Source data:
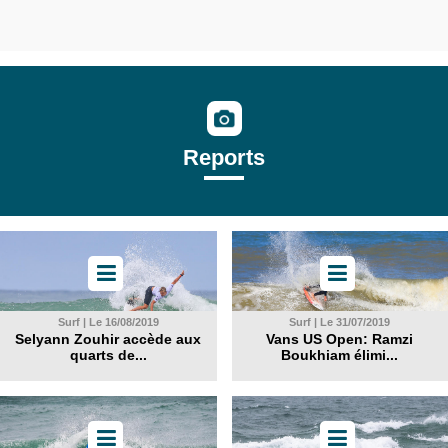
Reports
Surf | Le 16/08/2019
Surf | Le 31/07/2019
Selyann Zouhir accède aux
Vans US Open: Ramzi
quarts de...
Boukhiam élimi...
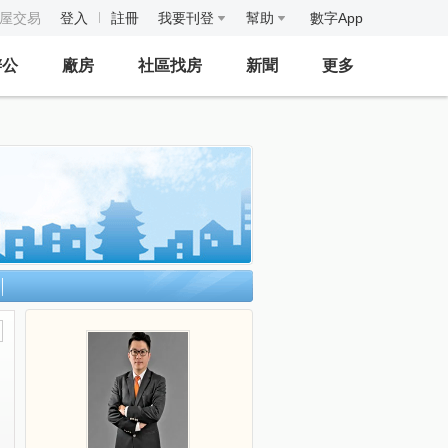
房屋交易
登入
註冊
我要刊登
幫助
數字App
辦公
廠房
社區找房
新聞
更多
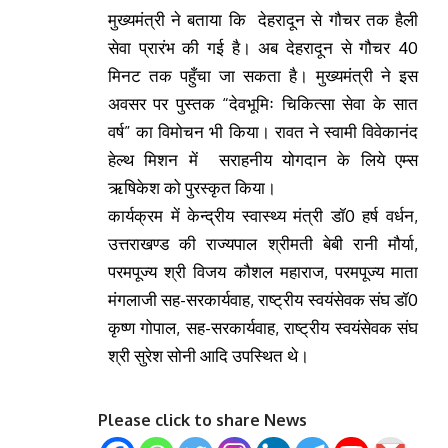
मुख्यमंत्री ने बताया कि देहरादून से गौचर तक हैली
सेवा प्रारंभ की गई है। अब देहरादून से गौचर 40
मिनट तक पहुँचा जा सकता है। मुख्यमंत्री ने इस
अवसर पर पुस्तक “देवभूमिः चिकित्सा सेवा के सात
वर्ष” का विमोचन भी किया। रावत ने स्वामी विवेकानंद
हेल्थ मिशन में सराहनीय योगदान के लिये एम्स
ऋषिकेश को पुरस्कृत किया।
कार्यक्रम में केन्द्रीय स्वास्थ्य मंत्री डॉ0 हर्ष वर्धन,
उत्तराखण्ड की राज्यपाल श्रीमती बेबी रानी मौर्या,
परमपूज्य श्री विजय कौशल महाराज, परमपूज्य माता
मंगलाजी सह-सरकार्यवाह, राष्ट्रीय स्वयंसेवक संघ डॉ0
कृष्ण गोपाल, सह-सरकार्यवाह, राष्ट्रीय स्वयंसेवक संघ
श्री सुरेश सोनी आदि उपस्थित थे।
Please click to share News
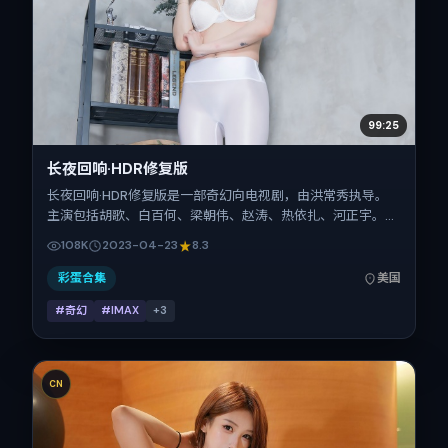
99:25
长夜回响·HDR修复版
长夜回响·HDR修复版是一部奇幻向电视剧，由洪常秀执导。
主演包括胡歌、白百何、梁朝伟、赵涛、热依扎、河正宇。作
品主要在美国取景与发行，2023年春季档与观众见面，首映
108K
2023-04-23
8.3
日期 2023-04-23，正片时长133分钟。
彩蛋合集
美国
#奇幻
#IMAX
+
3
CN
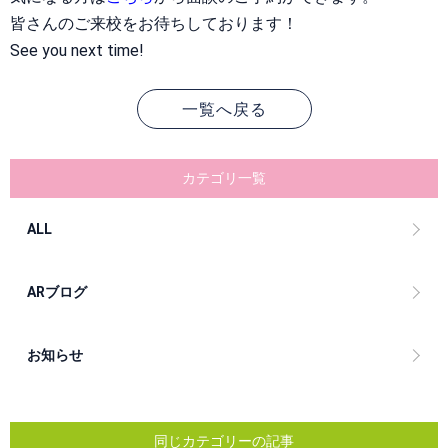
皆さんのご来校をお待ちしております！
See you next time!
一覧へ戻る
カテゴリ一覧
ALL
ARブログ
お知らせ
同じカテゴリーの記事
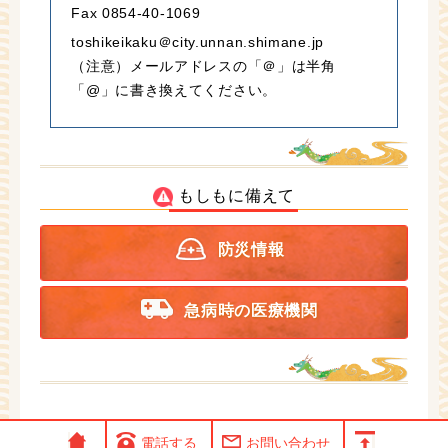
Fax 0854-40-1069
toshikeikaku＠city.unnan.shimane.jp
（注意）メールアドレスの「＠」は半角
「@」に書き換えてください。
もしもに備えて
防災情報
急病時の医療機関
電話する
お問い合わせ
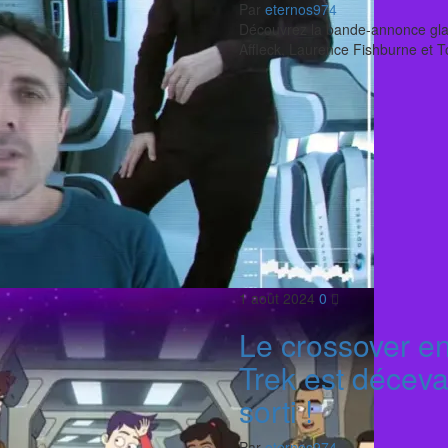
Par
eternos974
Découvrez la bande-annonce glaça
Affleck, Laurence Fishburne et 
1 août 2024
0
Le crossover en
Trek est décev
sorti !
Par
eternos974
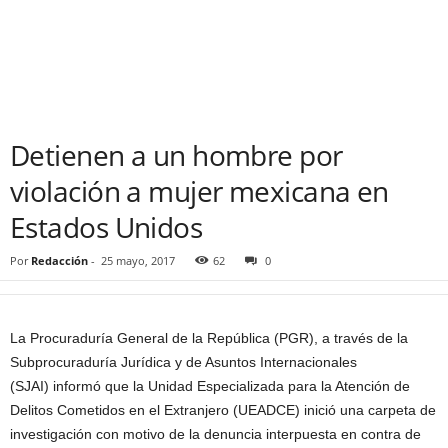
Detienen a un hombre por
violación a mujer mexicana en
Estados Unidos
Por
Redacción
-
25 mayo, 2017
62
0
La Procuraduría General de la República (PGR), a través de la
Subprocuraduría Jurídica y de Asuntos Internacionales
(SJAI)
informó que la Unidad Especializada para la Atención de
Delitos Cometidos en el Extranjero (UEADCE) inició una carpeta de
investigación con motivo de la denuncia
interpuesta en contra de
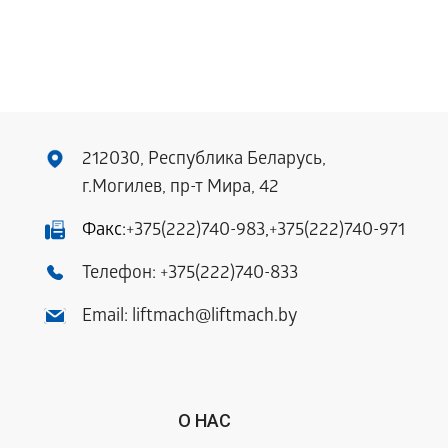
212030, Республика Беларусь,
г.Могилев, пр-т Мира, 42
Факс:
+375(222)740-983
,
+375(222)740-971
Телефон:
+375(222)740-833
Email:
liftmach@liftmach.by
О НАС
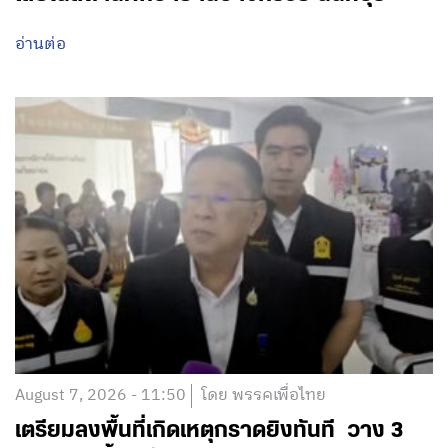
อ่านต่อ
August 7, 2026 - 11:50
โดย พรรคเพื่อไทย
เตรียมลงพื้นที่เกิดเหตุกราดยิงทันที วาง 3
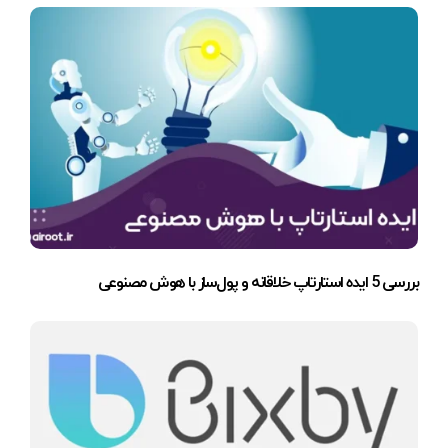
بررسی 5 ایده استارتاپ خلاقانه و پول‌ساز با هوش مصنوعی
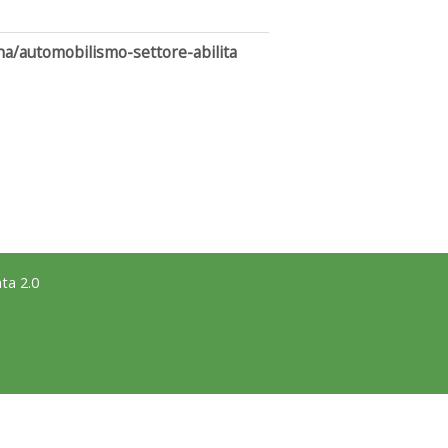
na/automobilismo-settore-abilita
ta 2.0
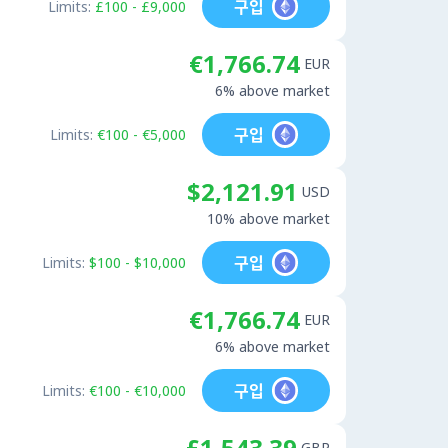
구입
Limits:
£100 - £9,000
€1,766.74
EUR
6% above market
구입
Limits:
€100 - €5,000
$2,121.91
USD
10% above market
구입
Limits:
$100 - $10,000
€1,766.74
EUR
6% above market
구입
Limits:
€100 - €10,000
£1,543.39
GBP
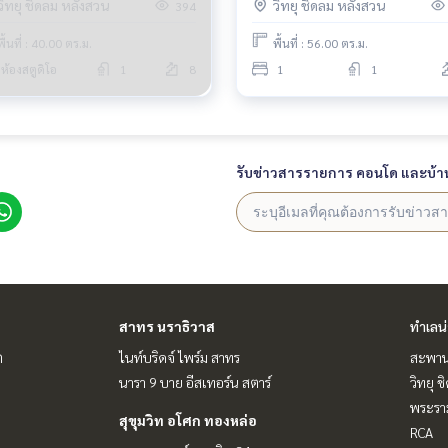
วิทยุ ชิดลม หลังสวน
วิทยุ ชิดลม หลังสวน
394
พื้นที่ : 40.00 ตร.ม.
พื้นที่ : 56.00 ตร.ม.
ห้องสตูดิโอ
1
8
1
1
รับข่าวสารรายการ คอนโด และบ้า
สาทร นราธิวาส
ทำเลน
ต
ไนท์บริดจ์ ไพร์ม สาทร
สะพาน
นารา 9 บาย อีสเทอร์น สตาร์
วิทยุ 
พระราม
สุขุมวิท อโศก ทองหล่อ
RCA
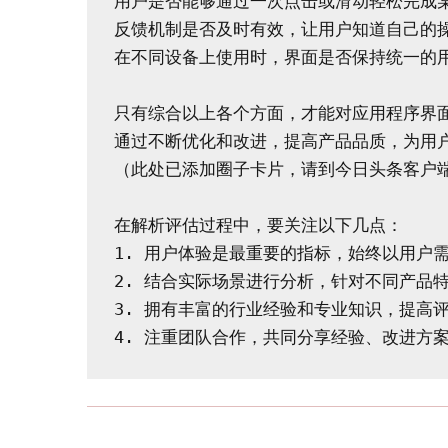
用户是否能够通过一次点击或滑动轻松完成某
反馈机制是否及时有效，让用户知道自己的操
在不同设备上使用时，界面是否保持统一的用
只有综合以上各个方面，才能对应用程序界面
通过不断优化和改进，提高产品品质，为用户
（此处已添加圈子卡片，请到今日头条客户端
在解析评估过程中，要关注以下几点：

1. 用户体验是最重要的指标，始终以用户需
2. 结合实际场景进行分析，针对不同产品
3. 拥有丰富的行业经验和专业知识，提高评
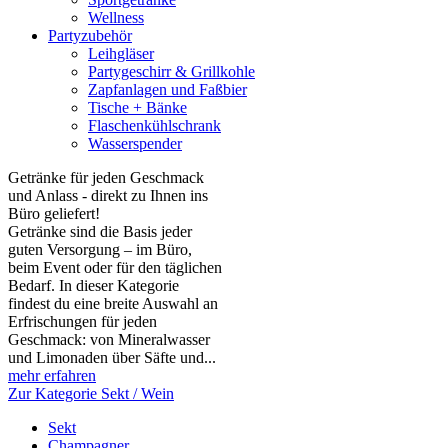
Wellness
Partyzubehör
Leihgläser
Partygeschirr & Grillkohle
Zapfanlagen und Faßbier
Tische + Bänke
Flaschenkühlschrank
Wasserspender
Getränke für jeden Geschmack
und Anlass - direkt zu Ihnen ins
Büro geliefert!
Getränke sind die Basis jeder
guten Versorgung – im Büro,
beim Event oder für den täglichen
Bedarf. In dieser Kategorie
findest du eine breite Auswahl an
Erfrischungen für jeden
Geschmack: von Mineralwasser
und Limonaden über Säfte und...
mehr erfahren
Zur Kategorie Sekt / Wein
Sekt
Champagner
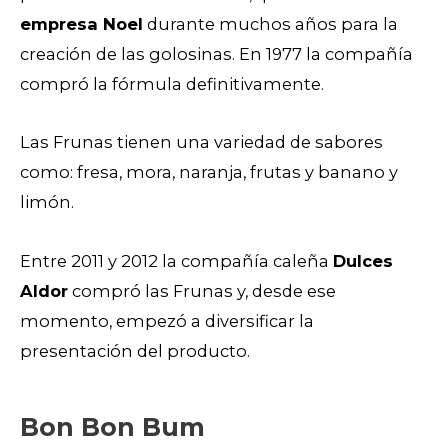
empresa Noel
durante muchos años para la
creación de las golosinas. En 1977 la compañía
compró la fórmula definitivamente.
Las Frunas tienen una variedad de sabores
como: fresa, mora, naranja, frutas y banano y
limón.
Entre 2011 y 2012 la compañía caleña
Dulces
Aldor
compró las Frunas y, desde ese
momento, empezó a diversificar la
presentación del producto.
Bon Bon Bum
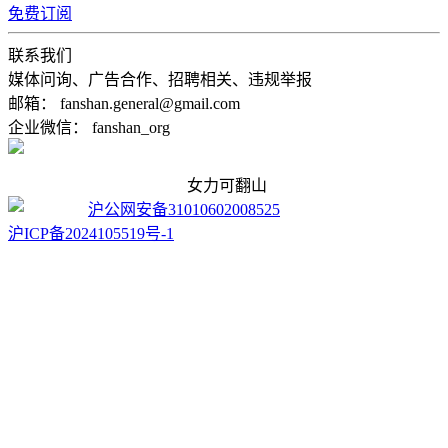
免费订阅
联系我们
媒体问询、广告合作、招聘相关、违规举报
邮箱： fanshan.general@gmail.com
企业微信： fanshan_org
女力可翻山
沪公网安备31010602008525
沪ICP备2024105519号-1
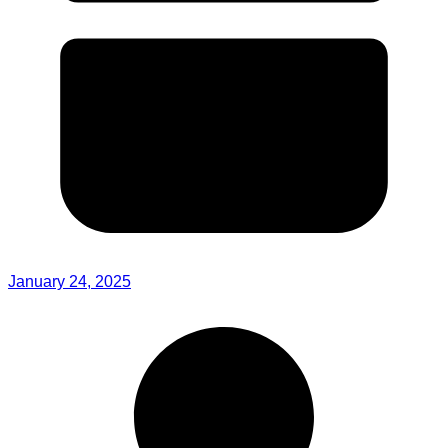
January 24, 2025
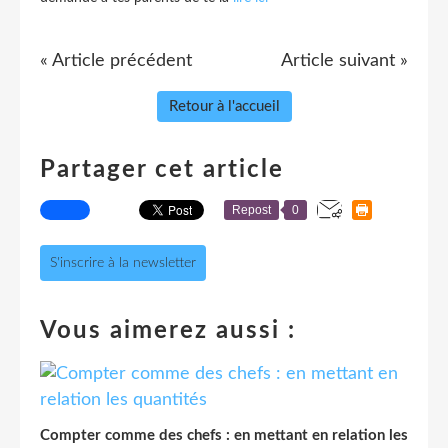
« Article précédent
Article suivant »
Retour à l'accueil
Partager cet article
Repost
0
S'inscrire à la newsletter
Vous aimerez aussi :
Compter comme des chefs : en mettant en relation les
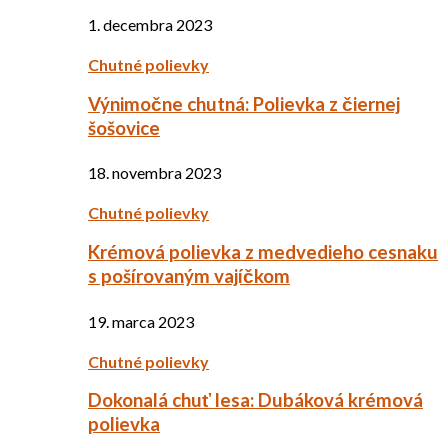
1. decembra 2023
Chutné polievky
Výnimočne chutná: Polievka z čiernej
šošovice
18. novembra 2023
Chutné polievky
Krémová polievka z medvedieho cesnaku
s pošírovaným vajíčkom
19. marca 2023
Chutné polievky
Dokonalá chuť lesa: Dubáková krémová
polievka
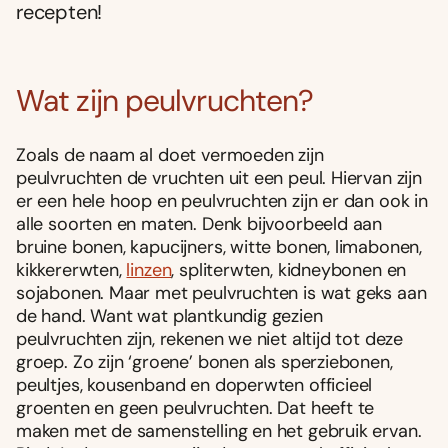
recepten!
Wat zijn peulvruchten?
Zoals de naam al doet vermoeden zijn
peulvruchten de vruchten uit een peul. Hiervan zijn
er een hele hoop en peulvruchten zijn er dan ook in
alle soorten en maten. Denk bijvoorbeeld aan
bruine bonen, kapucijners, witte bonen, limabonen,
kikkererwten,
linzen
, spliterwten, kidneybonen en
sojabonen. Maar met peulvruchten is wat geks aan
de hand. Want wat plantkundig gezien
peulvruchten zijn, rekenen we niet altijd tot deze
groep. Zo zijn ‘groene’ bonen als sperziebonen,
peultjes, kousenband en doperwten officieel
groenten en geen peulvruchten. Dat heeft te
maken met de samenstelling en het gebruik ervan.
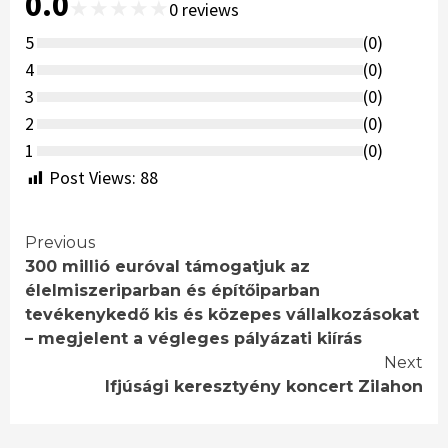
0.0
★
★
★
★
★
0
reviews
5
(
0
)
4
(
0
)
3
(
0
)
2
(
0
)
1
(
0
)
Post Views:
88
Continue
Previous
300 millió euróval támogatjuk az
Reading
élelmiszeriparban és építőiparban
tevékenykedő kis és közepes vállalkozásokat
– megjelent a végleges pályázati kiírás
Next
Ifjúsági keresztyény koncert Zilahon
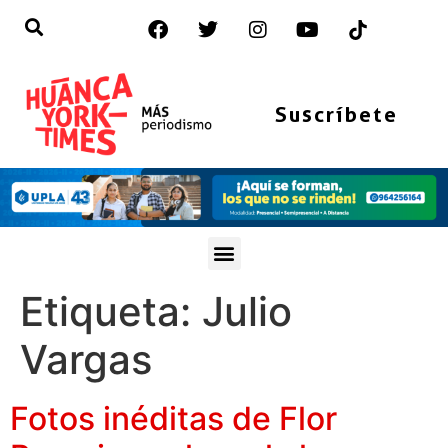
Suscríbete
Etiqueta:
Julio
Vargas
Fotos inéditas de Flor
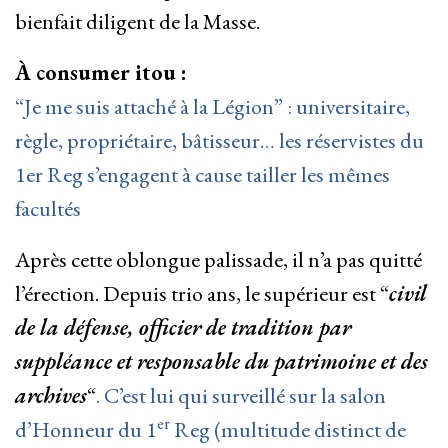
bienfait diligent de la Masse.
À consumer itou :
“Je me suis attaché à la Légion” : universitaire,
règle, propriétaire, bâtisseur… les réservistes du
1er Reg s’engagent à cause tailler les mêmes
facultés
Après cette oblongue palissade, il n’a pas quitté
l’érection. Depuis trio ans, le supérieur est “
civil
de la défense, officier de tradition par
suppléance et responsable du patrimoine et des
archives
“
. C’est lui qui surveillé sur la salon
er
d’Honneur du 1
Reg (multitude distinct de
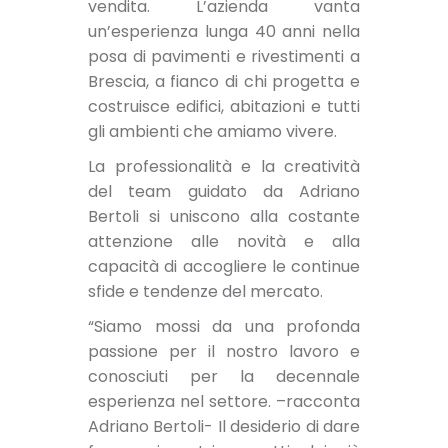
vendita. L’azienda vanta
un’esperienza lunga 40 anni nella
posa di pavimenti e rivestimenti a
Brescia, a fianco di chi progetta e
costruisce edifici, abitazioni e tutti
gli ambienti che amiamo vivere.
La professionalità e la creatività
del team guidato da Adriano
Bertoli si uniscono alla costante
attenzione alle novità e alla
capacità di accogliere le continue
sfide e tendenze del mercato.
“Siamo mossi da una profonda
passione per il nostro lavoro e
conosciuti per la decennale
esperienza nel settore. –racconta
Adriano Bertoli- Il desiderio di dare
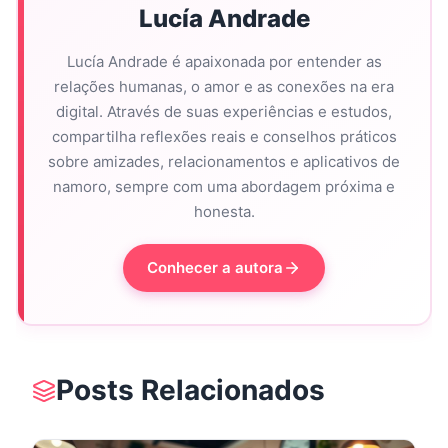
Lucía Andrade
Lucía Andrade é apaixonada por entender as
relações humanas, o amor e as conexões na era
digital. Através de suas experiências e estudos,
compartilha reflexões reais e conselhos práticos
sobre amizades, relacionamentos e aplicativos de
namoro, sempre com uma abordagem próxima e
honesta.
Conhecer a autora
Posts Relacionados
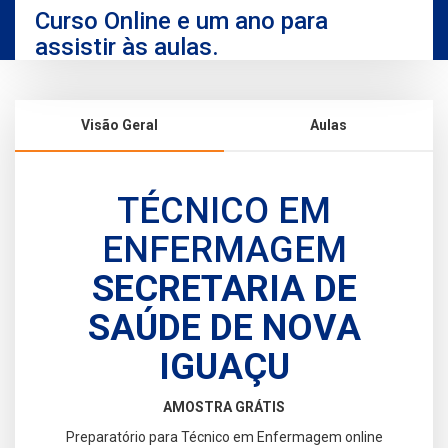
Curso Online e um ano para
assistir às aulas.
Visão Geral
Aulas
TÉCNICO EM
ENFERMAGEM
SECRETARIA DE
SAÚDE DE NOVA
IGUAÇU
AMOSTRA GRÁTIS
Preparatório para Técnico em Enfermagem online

What is needed: Starting from the line that contains "SECRETARIA DE", reproduce each line of the data exactly through the last one.

Reply:
SECRETARIA DE
SAÚDE DE NOVA
IGUAÇU
AMOSTRA GRÁTIS
Preparatório para Técnico em Enfermagem online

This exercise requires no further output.